Le projet a investigué quatre champs professionnels spécifiques, plus précisément ceux qui souffrent du plus fort taux de ruptures de contrats d’apprentissages : a) coiffure et soins de beauté, b) employé.e de commerce, c) construction et d) commerce de détail. Le choix de ces domaines de formation a permis de dégager une vision complexe et critique de la qualité en formation professionnelle initiale. Si certains aspects de la qualité se sont avérés être communs aux quatre champs professionnels, des spécificités ont également émergé.

Au final, cette étude a permis d’enrichir l’état des connaissances sur la qualité de la formation professionnelle initiale ainsi que de mettre en place un instrument à visée pratique destiné aux enseignant.e.s, formateurs et formatrices.

Méthode

Le projet, constitué de plusieurs études, a combiné diverses méthodes de collecte et d’analyse des données (qualitatives et quantitatives). Trois phases auprès des acteurs et actrices des quatre champs professionnels précités ont été effectuées :

  1. La première phase a consisté en la réalisation de focus groups afin de comprendre comment apprenti.e.s, enseignant.e.s, formateurs et formatrices conçoivent les caractéristiques d’une formation de bonne qualité.
  2. Sur la base des résultats de la première phase, un instrument (questionnaire) permettant aux apprenti.e.s de s’exprimer sur la qualité de leur formation à l’école et en entreprise a été développé et scientifiquement validé.
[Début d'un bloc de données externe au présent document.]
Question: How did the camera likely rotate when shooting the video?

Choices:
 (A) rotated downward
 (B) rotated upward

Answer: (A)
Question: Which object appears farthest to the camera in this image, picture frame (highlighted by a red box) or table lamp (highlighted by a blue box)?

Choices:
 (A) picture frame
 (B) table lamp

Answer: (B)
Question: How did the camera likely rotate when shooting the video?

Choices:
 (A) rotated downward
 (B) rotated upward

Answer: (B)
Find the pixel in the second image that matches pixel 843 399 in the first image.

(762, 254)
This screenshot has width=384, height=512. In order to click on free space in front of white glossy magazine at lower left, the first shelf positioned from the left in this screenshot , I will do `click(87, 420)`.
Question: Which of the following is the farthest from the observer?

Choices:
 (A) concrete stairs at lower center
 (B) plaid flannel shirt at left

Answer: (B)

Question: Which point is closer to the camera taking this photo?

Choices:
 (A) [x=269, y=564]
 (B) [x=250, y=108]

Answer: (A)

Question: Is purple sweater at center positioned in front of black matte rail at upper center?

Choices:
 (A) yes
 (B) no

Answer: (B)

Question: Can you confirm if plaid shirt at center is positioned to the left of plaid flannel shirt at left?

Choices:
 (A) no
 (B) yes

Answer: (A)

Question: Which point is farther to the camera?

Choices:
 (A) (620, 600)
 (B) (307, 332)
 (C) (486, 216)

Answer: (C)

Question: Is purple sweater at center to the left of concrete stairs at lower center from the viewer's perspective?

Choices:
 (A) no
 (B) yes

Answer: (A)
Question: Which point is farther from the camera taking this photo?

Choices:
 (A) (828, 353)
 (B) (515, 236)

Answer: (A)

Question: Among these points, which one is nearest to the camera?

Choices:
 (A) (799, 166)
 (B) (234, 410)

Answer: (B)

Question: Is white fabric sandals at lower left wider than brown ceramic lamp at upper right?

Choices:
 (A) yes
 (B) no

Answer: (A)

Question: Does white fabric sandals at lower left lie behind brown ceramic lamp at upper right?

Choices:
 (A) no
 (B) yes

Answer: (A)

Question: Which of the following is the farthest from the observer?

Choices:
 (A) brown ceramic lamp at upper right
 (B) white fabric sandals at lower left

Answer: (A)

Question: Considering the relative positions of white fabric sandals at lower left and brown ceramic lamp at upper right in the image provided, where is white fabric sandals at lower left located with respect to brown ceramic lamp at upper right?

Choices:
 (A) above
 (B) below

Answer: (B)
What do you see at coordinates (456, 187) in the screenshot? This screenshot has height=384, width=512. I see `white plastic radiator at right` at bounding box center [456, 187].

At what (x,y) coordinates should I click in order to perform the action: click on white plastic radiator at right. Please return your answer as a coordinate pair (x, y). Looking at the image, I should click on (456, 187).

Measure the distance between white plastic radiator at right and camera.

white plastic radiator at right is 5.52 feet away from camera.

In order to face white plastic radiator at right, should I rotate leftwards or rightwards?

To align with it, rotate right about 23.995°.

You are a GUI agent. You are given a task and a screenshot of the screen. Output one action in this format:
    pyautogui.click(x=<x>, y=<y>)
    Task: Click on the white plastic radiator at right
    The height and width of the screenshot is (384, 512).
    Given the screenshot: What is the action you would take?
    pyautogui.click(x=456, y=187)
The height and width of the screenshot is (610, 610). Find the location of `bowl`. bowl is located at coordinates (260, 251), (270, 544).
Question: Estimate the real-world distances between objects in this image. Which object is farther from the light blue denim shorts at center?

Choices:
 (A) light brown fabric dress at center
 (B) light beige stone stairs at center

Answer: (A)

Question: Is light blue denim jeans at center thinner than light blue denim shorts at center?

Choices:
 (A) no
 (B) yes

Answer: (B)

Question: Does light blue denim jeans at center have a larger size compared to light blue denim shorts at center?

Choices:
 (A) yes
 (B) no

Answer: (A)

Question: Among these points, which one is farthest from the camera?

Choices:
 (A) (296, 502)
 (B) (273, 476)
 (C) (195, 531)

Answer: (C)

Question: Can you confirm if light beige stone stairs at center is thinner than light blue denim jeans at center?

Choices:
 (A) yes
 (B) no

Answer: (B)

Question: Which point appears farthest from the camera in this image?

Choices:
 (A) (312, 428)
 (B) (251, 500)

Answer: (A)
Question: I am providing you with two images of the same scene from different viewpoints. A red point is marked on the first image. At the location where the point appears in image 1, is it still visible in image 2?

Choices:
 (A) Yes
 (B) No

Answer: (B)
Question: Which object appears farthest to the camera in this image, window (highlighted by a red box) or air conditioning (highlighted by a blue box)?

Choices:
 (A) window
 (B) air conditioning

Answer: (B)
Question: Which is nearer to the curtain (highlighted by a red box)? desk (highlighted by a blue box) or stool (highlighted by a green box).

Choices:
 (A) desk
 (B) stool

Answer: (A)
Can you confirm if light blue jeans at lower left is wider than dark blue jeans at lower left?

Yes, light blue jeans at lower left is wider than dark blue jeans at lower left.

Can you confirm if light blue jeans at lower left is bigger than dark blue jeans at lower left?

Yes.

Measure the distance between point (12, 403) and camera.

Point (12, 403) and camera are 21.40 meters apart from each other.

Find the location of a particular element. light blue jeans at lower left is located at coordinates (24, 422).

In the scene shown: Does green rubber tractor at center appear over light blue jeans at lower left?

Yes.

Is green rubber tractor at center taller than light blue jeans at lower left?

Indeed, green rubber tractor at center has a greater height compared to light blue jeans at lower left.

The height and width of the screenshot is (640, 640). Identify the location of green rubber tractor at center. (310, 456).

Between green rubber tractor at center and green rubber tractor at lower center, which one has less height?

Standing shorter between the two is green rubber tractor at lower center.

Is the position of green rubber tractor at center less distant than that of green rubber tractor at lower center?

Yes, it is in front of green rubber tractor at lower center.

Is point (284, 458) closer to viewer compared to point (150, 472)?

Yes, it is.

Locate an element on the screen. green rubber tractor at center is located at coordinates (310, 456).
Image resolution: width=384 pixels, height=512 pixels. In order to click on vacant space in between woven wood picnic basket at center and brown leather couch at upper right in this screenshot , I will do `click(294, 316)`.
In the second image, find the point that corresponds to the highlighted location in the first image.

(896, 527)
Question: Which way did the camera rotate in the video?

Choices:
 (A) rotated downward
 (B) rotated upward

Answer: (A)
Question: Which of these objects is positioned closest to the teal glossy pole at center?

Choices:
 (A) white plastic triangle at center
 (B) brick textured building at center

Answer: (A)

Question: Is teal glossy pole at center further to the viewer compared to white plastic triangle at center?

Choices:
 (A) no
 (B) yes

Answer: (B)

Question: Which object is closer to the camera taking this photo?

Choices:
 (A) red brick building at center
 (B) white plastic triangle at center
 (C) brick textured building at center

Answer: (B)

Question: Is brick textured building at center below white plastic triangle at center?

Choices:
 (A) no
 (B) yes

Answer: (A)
Par ailleurs, le lien entre qualité perçue, engagement des apprenti.e.s et développement de leurs compétences a été analysé dans le cadre d’une enquête par questionnaire auprès d’une centaine de classes.
  3. En collaboration avec les futur.e.s usagers et usagères, l’instrument développé a été enrichi pour l’évaluation formative de la qualité de la formation par les enseignant.e.s, les formateurs et les formatrices.
Résultats

Les résultats issus des différentes phases du projet ont permis de faire émerger 13 dimensions caractérisant la qualité perçue en formation professionnelle initiale duale. Certaines dimensions font appel à l’articulation entre les lieux de formation, d’autres spécifiquement à école professionnelle d’une part et à l’entreprise formatrice de l’autre. L’IQAD (Inventaire de la Qualité de l’Apprentissage Dual), soit un instrument d’évaluation formative scientifiquement fondé, a été développé à partir de ces caractéristiques de la qualité perçue. Il permet tant aux personnes encadrantes (corps enseignant et personnes formatrices) qu’aux personnes en formation d’identifier quels aspects de la formation pourraient constituer des points forts et lesquels apparaissent comme des points faibles. En ce sens, il a pour but d’informer les personnes encadrantes au sujet de la formation et de leur donner la possibilité d’ajuster leurs pratiques et, parallèlement, donne la possibilité de dialoguer avec les apprenti-e-s autour de leur expérience d’apprentissage.